In a previous study dealing with 31 canine astrocytomas, 35 the expression rates of p53 and EGFR, as assessed by immunohistochemistry, were moderate—especially, that of EGFR, which was mainly higher in the malignant forms of astrocytomas. The present results show no or very little p53 expression in canine astrocytomas. However, EGFR immunoreactivity was found only in malignant forms of astrocytomas, consistent with the previous report, which suggests that some canine astrocytomas examined in this study have a deficit of p53 gene, as in human counterparts. 17,21,27,28
Additionally, the predominant expression of Bcl-2 and Bcl-xL observed in canine neuroepithelial neoplasms in the present study may indicate antiapoptotic mechanism in neoplastic cells. Such antiapoptotic mechanism concerning Bcl-2 and Bcl-xL expressions may be involved in the histogenesis of the neoplasms.

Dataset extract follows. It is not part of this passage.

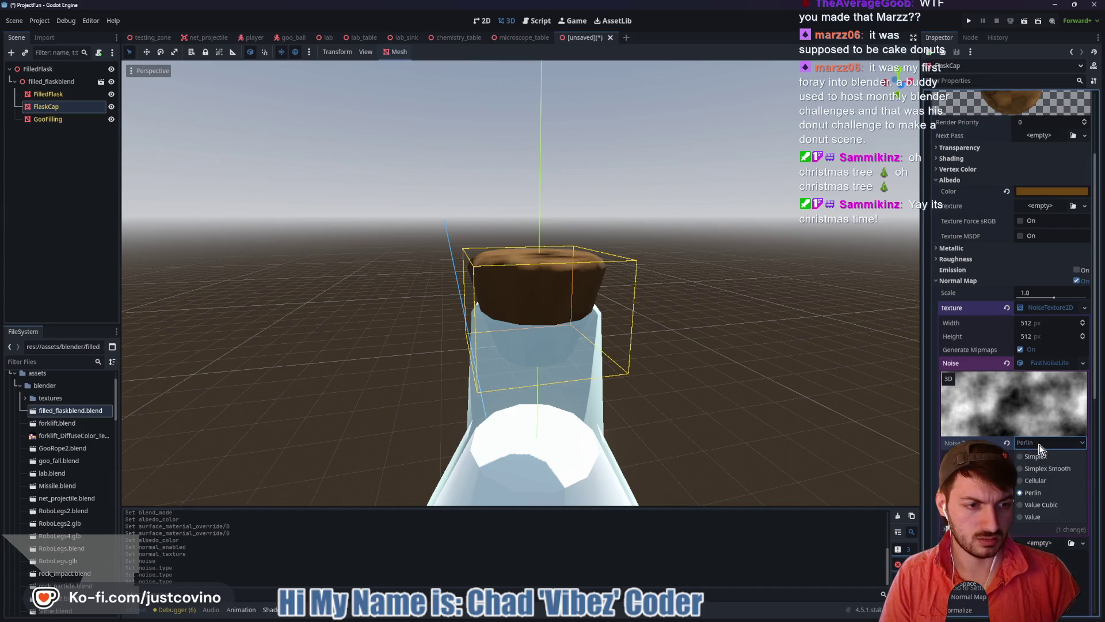
left_click(1049, 461)
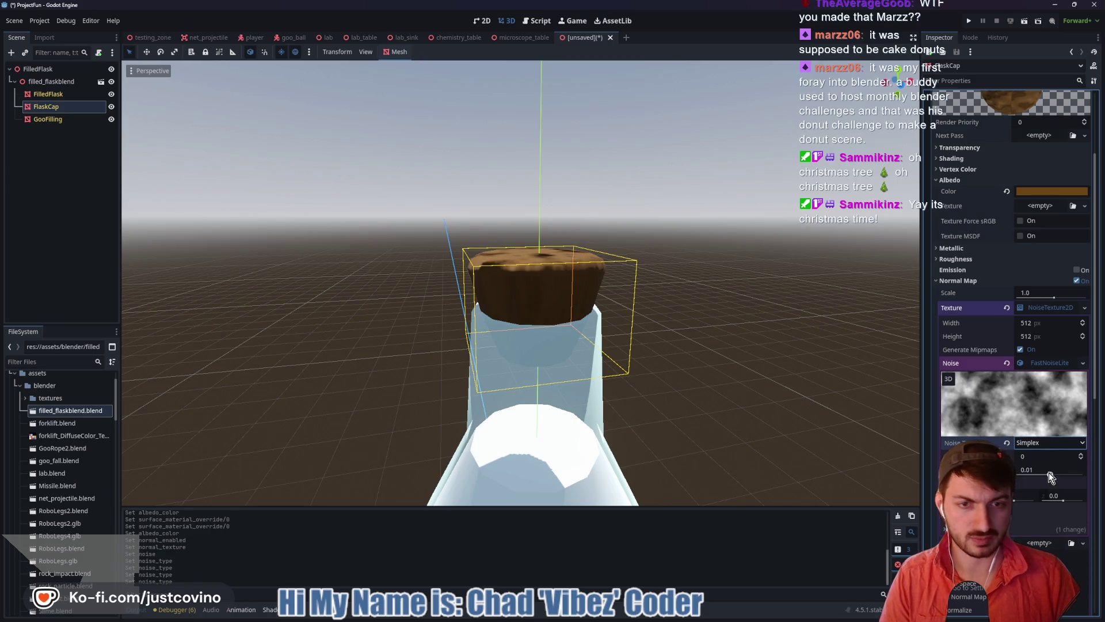
left_click_drag(1061, 475, 1062, 475)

The present study clearly demonstrates that canine neuroepithelial neoplasms, except choroid plexus neoplasms, are of neural stem or progenitor origin with multipotent differentiation potency, although cell morphology and neoplasm location of each neoplasm are different. In conclusion, canine astrocytomas and gliomatosis cerebri are closely related neoplasms with glial differentiation. Although oligodendrogliomas are classified as glial neoplasms in the WHO guidelines, 18 the constructed dendrogram shows a novel criteria: primitive neuroepithelial neoplasms with glial and neuronal differentiations. Choroid plexus neoplasms had specific epithelial features and were far different from other neuroepithelial neoplasms.
Footnotes
The authors declared that they had no conflicts of interest with respect to their authorship or the publication of this article.
The authors declared that they received no financial support for their research and/or authorship of this article.